[Transcribed page contents]
+---+
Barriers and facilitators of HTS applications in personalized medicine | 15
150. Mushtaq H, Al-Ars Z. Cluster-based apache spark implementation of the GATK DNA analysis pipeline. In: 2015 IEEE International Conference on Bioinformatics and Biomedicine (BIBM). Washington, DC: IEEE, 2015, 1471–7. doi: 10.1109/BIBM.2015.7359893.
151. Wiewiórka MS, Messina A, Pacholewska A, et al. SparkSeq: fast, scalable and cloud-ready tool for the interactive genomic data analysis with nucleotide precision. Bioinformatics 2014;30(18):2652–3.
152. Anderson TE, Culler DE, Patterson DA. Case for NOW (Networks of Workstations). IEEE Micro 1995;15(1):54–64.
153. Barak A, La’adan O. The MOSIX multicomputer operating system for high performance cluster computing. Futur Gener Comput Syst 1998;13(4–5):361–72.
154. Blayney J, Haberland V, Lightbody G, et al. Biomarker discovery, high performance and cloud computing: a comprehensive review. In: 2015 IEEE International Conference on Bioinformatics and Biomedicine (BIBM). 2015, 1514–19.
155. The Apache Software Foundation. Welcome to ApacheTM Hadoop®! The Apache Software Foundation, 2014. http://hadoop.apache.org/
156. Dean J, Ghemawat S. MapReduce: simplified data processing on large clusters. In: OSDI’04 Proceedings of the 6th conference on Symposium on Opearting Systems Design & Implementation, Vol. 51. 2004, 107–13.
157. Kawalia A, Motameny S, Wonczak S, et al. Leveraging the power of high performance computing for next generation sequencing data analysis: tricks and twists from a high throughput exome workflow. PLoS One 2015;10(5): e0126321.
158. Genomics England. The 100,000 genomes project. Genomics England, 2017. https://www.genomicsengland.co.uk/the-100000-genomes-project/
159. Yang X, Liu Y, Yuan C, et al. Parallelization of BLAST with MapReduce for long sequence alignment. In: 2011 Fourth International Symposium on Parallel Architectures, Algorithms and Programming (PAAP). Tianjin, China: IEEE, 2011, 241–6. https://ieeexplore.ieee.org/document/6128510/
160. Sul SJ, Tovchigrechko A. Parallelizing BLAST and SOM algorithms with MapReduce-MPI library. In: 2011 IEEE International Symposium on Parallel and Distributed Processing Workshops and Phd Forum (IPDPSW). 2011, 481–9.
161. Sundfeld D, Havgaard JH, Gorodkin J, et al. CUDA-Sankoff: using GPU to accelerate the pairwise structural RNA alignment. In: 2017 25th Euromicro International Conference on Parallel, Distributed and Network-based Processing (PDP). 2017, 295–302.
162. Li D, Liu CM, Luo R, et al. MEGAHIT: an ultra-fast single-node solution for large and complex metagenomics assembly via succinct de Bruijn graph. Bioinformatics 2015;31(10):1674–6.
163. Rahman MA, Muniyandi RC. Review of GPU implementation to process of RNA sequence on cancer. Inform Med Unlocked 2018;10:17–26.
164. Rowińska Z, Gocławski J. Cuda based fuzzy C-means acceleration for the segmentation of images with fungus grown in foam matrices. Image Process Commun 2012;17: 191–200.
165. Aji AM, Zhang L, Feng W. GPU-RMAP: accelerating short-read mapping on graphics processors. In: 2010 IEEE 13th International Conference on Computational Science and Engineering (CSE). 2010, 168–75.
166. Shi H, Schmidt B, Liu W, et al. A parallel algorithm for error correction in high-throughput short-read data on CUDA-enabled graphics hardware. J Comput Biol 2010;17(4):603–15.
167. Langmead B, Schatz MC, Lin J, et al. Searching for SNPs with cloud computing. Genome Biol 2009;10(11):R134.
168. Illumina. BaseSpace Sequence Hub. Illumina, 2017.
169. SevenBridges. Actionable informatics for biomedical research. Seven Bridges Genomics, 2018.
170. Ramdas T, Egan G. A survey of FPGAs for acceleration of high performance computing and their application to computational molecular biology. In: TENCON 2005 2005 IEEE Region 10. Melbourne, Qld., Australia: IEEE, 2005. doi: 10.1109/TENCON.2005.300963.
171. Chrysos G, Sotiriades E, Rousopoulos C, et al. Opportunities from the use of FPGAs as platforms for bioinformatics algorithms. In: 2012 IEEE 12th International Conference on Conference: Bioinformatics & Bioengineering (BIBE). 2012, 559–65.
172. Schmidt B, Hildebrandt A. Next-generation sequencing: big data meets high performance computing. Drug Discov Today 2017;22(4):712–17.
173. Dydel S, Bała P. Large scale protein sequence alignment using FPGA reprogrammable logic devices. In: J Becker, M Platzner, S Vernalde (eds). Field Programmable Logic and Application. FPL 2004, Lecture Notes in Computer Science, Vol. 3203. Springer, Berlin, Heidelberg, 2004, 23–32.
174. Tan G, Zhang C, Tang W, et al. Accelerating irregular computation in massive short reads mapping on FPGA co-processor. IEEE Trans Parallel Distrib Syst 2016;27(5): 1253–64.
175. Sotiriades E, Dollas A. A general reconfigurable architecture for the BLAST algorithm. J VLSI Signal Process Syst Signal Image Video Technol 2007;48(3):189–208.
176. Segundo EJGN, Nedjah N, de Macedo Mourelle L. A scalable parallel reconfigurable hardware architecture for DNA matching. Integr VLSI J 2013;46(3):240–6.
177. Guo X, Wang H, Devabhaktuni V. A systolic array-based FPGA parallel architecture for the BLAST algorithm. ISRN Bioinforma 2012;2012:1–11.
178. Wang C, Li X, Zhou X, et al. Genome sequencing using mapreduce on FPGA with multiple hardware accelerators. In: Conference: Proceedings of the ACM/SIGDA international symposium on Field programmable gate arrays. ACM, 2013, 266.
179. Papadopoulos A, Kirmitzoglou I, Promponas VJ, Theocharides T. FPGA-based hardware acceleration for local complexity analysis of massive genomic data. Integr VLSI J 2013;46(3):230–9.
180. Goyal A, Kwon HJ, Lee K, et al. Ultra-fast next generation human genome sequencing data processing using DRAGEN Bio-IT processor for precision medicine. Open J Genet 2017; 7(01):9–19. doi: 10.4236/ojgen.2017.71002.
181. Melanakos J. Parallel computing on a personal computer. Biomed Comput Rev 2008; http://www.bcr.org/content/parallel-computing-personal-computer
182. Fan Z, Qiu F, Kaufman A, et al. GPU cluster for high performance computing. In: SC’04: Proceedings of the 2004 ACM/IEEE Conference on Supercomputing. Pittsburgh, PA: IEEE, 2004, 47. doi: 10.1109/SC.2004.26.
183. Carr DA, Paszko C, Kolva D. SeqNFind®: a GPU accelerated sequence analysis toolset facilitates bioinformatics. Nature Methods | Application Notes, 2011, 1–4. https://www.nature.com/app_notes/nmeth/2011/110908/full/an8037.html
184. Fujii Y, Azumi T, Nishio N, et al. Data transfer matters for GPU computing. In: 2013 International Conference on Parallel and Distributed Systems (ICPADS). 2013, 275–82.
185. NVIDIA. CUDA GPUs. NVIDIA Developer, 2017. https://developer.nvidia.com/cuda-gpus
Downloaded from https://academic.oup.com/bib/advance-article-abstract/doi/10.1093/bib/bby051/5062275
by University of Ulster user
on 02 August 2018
+---+
Work task:
Write the lines out again exactly, from the one containing "185. NVIDIA. CUDA" through the last line of the records, and include no other lines.

Solution to the problem:
185. NVIDIA. CUDA GPUs. NVIDIA Developer, 2017. https://developer.nvidia.com/cuda-gpus
Downloaded from https://academic.oup.com/bib/advance-article-abstract/doi/10.1093/bib/bby051/5062275
by University of Ulster user
on 02 August 2018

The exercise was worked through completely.